(Page-level text extractions)

-.-.-

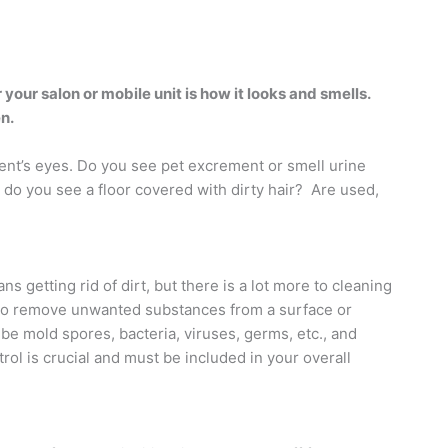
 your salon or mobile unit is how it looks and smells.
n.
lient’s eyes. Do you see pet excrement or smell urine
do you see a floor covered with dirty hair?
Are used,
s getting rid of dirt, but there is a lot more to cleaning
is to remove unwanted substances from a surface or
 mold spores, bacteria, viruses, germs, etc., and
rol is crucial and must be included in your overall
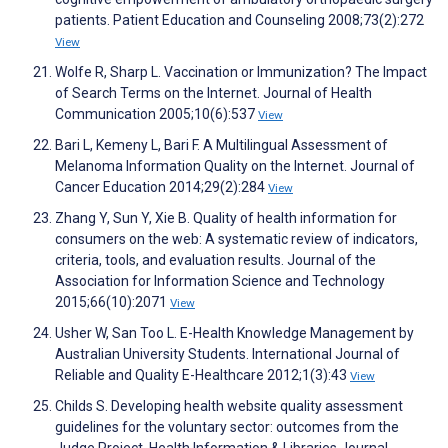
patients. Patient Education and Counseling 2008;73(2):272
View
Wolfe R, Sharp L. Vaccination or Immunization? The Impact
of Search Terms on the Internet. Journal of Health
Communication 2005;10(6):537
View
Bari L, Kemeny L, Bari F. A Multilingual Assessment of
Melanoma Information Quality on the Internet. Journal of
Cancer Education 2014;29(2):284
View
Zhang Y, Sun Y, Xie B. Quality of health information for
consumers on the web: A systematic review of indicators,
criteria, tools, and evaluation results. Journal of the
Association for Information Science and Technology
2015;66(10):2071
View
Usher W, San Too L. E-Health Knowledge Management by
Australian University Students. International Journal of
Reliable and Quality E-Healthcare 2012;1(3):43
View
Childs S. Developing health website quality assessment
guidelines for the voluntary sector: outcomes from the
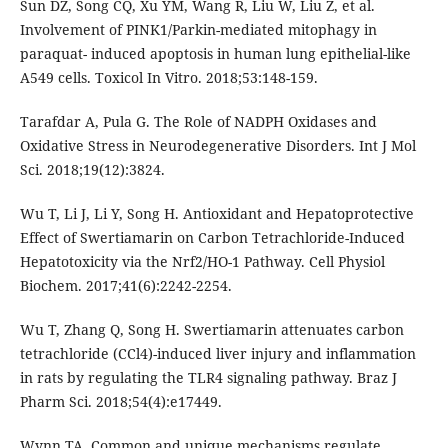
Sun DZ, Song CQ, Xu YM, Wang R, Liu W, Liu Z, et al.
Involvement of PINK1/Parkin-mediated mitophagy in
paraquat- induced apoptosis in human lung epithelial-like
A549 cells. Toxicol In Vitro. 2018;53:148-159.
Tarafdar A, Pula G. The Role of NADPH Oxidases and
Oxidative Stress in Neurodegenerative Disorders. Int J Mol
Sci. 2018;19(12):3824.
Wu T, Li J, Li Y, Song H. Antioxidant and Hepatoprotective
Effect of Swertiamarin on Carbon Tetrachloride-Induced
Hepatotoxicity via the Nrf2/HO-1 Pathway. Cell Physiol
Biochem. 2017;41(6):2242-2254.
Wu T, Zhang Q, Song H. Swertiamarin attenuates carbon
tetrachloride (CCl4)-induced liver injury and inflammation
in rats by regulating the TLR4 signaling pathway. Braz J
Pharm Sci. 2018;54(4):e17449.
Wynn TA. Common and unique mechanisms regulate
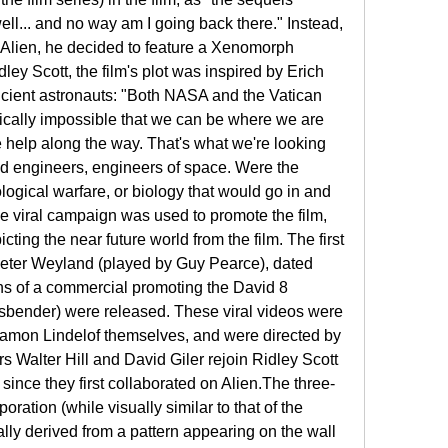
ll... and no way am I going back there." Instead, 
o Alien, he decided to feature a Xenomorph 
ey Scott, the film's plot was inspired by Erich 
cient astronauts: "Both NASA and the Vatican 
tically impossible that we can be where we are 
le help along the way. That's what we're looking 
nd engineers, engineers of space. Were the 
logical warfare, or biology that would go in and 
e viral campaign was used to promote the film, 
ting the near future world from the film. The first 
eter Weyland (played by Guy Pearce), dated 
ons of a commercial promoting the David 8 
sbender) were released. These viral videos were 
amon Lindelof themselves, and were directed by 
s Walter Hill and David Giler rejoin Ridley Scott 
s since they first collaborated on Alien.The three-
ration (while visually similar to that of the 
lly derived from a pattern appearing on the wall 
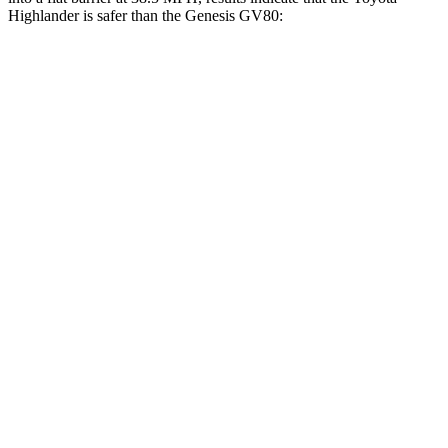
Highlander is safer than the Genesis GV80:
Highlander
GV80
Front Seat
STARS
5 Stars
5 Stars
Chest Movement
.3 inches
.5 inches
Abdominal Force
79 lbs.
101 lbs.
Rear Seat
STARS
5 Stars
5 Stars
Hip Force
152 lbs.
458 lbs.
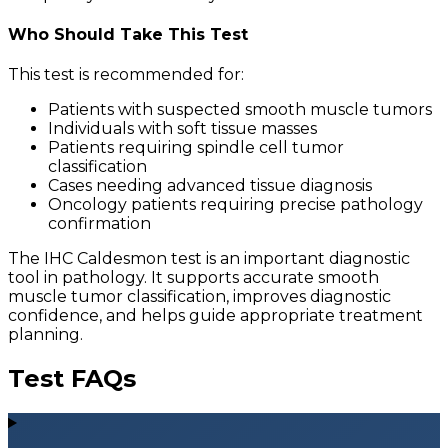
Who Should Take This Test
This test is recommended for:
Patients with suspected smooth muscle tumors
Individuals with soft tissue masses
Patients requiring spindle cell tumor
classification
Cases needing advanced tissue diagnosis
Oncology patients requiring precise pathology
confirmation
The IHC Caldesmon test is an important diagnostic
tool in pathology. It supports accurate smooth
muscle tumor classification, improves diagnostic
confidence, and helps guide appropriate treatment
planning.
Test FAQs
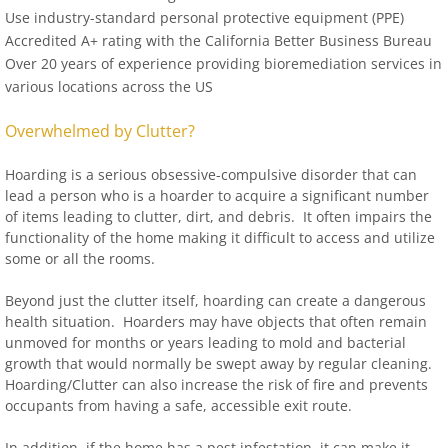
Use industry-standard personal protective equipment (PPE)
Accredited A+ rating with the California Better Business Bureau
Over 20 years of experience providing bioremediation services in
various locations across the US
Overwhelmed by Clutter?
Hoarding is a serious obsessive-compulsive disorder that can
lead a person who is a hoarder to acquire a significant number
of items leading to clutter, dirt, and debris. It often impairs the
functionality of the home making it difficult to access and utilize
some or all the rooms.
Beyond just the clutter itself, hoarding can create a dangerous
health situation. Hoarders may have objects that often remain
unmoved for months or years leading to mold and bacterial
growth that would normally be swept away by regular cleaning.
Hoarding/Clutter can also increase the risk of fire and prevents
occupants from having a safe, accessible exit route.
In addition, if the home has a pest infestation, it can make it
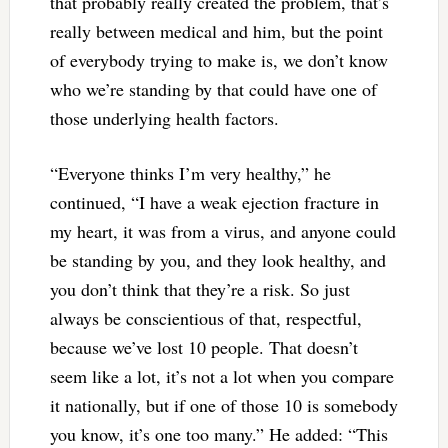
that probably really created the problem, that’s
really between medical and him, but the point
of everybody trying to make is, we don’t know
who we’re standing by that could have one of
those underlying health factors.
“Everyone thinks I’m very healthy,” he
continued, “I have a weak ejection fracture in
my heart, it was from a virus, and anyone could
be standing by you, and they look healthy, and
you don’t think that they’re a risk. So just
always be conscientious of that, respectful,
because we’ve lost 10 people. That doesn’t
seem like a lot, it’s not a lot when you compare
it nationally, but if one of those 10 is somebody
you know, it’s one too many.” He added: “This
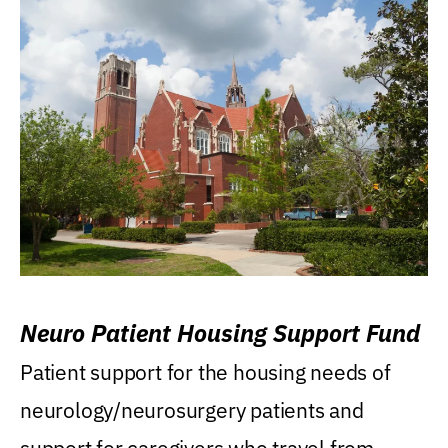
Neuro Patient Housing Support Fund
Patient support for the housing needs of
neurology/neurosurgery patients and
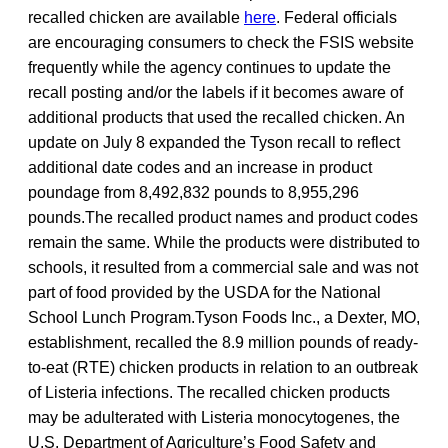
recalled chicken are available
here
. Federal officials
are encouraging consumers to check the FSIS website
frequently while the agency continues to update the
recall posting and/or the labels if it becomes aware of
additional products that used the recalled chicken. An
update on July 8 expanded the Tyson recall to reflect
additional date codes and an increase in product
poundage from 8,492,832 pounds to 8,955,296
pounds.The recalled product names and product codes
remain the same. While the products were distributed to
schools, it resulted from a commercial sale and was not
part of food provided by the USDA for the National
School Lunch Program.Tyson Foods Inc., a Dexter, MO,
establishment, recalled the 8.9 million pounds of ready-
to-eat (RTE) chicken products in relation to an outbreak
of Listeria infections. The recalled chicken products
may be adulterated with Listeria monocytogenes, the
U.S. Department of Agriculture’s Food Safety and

-.-.-

● EXERCISE PROMPT:
Above are the records. Copy word for word only their lines from the one holding "do you see a floor covered with dirty hair?" through the one holding "Association for Information", both included, and skip the images.

● ANSWER AREA:
do you see a floor covered with dirty hair?
Are used,
s getting rid of dirt, but there is a lot more to cleaning
is to remove unwanted substances from a surface or
 mold spores, bacteria, viruses, germs, etc., and
rol is crucial and must be included in your overall
patients. Patient Education and Counseling 2008;73(2):272
View
Wolfe R, Sharp L. Vaccination or Immunization? The Impact
of Search Terms on the Internet. Journal of Health
Communication 2005;10(6):537
View
Bari L, Kemeny L, Bari F. A Multilingual Assessment of
Melanoma Information Quality on the Internet. Journal of
Cancer Education 2014;29(2):284
View
Zhang Y, Sun Y, Xie B. Quality of health information for
consumers on the web: A systematic review of indicators,
criteria, tools, and evaluation results. Journal of the
Association for Information Science and Technology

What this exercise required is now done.